The University of Nebraska Board of Regents approved UNL’s new campus and landscape master plan after removing a concept to create a green space east of Memorial Stadium.
The plan — the first to include landscape guidelines for the university — is a framework to help UNL’s physical campus meet growth goals. The NU Board of Regents approved the plan during their Sept. 20 meeting.
“This master plan is designed create iconic green spaces on campus and will help improve the movement of pedestrian and vehicular traffic in and around UNL,” said Jennifer Dam, assistant director of campus planning and space management. “It also creates a formal structure for landscape design that will be guided by the goals of the master plan.”
The previous UNL master plan was approved in 2006 and designed to span 10 to 15 years. However, in his 2011 State of the University address, Chancellor Harvey Perlman issued a call for a new master plan to address goals to (by 2017) grow enrollment to 30,000 students, hire 160 new tenure-track faculty, and increase annual research expenditures to $300 million. Additional information not addressed in the 2006 master plan includes how UNL links to Nebraska Innovation Campus, the completion of the Antelope Valley project, Pinnacle Bank Arena construction in downtown Lincoln, and the NU Foundation’s procurement of property at 14th Street and Military Avenue.

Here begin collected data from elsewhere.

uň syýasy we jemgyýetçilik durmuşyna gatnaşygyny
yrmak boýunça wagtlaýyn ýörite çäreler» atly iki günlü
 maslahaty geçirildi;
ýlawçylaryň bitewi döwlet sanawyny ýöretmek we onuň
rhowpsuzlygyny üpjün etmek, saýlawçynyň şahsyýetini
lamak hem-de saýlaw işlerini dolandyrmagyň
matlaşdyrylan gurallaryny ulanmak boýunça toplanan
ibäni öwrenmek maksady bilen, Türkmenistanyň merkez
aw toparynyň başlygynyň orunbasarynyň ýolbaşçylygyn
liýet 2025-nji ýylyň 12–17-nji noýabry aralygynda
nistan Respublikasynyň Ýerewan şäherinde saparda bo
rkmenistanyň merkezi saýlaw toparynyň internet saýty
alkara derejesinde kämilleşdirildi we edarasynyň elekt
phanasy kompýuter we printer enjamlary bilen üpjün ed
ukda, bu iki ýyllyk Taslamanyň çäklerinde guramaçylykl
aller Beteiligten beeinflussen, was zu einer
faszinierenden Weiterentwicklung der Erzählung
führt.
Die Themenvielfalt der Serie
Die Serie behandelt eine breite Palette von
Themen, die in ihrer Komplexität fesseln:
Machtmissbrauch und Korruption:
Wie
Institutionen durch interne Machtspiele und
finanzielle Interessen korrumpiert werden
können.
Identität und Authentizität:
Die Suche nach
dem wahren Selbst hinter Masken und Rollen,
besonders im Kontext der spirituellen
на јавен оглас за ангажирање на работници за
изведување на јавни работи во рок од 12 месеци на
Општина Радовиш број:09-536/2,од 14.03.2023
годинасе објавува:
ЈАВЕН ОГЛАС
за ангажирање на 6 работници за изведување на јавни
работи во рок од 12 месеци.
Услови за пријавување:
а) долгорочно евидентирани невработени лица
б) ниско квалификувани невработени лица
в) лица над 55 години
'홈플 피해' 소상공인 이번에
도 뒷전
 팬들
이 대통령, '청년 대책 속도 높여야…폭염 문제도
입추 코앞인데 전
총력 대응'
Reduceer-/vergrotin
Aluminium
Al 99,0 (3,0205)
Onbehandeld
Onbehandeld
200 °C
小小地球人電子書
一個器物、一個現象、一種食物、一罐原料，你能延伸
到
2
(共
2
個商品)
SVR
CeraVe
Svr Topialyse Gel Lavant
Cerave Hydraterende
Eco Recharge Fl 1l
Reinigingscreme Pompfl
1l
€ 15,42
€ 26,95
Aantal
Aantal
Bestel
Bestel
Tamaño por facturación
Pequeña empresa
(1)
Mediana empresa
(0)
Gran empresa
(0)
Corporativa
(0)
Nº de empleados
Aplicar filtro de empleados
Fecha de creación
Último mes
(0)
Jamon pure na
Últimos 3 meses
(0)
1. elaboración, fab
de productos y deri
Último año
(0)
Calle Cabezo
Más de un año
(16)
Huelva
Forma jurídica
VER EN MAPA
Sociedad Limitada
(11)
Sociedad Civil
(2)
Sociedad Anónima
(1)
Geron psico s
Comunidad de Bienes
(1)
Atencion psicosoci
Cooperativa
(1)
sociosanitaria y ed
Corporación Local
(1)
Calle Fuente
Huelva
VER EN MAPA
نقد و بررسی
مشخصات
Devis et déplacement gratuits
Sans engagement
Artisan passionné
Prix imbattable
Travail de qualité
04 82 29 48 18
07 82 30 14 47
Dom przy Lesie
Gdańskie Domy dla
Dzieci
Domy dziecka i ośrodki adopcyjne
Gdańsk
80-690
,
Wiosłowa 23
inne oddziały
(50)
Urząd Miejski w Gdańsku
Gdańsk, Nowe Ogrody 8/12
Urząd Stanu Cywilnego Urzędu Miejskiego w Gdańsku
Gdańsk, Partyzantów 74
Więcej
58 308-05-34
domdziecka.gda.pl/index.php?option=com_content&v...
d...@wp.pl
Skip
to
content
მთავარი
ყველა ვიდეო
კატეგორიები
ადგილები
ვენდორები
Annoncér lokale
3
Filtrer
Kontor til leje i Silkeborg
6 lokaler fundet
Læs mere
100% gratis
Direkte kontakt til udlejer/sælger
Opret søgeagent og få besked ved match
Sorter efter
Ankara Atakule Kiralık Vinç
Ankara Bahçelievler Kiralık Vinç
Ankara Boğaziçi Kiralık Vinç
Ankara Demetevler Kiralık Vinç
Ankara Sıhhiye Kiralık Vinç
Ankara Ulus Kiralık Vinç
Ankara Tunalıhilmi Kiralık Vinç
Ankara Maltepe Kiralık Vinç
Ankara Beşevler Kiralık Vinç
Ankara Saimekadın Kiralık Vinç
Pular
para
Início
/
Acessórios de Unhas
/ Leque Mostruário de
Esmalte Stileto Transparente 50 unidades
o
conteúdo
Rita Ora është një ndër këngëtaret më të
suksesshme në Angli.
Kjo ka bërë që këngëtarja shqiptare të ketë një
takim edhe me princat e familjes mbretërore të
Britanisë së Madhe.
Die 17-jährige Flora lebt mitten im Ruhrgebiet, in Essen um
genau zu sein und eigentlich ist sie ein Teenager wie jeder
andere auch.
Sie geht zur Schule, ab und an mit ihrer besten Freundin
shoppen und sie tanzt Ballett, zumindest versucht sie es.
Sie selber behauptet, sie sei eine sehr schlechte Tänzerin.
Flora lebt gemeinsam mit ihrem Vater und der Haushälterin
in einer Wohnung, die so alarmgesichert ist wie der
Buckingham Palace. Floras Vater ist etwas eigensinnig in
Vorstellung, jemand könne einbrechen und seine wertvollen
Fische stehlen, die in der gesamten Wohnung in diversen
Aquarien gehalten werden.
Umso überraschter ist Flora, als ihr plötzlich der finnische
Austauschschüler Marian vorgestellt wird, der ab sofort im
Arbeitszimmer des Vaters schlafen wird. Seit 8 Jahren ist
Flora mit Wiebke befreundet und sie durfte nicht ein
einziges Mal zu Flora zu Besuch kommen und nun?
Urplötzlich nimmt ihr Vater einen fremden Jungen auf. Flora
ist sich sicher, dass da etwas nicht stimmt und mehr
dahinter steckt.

Other factors driving the need for a new master plan include UNL’s admittance into the Big Ten Conference and the goals to create a memorable identity and sense of place on campus.
The new Plan Big campus and landscape master plan outlines the addition of 2.8 million to 3.6 million gross square feet of new building space on City Campus, and 800,000 to a million gross square feet of new building space on East Campus.
The physical plan is divided into three main themes — Big and Green; Big, But Well Connected; and Thinking Big.
Primary elements of the “Big and Green” section include creating memorable and symbolic open malls, and better defining streets, paths and mobility systems. Ideas outlined in the section include converting the Memorial Mall east of Memorial Stadium into a green space; a redesign of the 14th Street Mall as a primary transportation corridor with dedicated space for pedestrians, bikes and a lane for shuttle buses; and the creation of an East Campus Commons space linking the East Union, Dairy Store and C.Y. Thompson Library.
Due to game day use of the parking area east of Memorial Stadium, the Regents approved a motion to remove a master plan concept that outlined the creation of a green space from 14th Street west to Memorial Stadium.
Dam said the Memorial Stadium green space had been in the UNL master plan since 1998.
“One of the criticisms outlined by Sasaki of UNL was the lack of an iconic green space the leads up to the stadium,” Dam said. “It’s something many other Big Ten universities have and Sasaki thought it is important to UNL.”
The amendment that removed the green space proposal does allows a similar project be proposed to the NU Regents in the future.
The plan also outlines the creation of another City Campus mall on 17th street, closing 17th Street to traffic and making 16th Street a two-way street. Other City Campus elements include a new east/west connection through redevelopment of Cather Hall, Pound Hall and other buildings on the east side of the campus; and upgrades to a T Street mall.
The “Big and Green” section also calls for the creation of the learning commons in the first floor of Love Library North and surrounding gardens, and a new gathering space/transit hub north of the East Union.
The “Big, But Well Connected” section identifies ways to improve connections between the edges of UNL’s two campuses and the surrounding community, and suggests changes to improve mobility options.
The section outlines the need to better establish a grid system to East Campus streets to improve navigation. The plan suggests connecting Fair Street across campus to 48th Street and extending north-south connector streets where needed.
The section also calls for the creation of “complete streets” — streets that identify specific lanes for bikes, pedestrians, campus shuttle buses and vehicles. The complete streets are proposed for the 14th Street Mall (no vehicle traffic, possible addition of a shuttle bus lane in the future), Vine Street, R Street, 16th Street and the new X Street.
The plan also relocates large parking lots from the pedestrian-heavy core of campus to easily accessible areas near campus gateways. This includes the addition of a parking garage east of the proposed 14th and Vine streets building site for the new College of Business Administration Building.
The “Thinking Big” section identifies potential building sites on both campuses, the creation of collaborative spaces, and development of program clusters that link like areas of study.
Dam said landscape design guidelines are being developed based on the approved plan. She also said discussions from the process of creating the plan have led to ideas already being incorporated into plans for the construction of a new College of Business Administration Building, improvements to the Nebraska Union, and potential redesign to Love Library.
“One of the first steps now is for the campus planning group to work together to create priorities on campus projects,” Dam said. “And, we will be creating a phasing plan to implement these projects.”
The new UNL campus and landscape master plan was developed through consultation with the planning/design firm Sasaki Associates of Watertown, Mass.